Short answer: I would definitely not use it for any Silk Road related activities
From what I understand, this is how it functions: You write a private message on that website, and you get a secret URL. You give that URL to a person, and then he can read the message one time, and then the message self destructs.
This is why I would not use it:
1. The privacy offered is only as trustworthy as the owner of the site. They say they can't and won't read messages, but we can't be sure. I figure it's not too hard to program it in such a way that they can read all messages entered. (With GnuPG, this is not the case. There you encrypt the data yourself, and only the owner of the right private key can decrypt it. Without the right key, it is impossible, purely because of the mathematics of encryption)
2. You still need to get the secret URL to the other person. That URL is the key to the message, if it gets intercepted, the message is no longer secret. So how are you going to get that URL to the other person? Sending the URL through email is just as secure as directly emailing the secret info. Faxing the URL is just as secure as directly faxing the secret data. Regardless of the method used, you might just as well deliver the secret message directly.

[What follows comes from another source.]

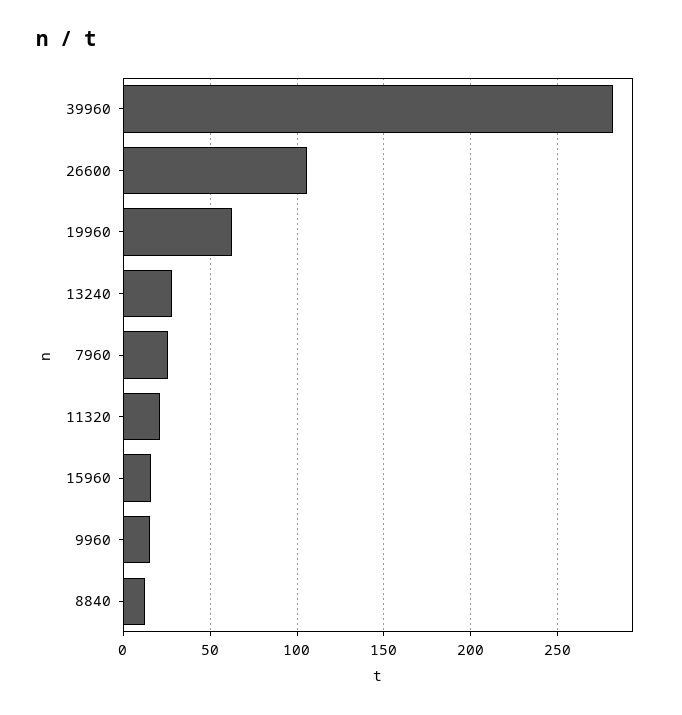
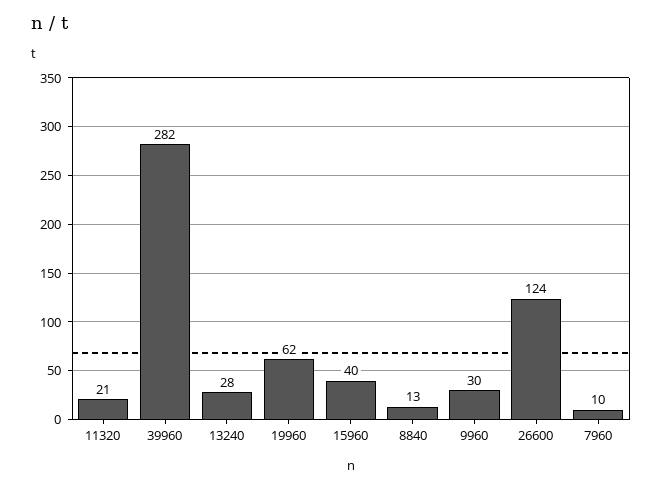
26600: 105 -> 124
7960: 25 -> 10
15960: 15 -> 40
9960: 15 -> 30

It's a niche product. GPG is better in many cases, but a situation might arise in which this has some kind of advantage.
-
One further comment I'd like to make after reading Guru's (excellent) post.
There are many situation in which one would want privacy.
- Corporate secrets
- A journalist who wants to keep a great scoop secret until it's published
- A professor who wants to keep the questions on an exam secret
- etc.
These are all situations in which no law-breaking is involved, and you don't have to fear court orders. Services like privnote can be used for such things.
However, distributing drugs through the internet is a whole different story. Here, their promises are no longer acceptable. Don't use their service. Either just send the plain text inside of the tor network, or, (even better) send the GnuPG encrypted text inside the TOR network.
-
Not just no, but "hell fucking no"
-
Ok it is settled then. NO PRIVNOTE! GPG it is.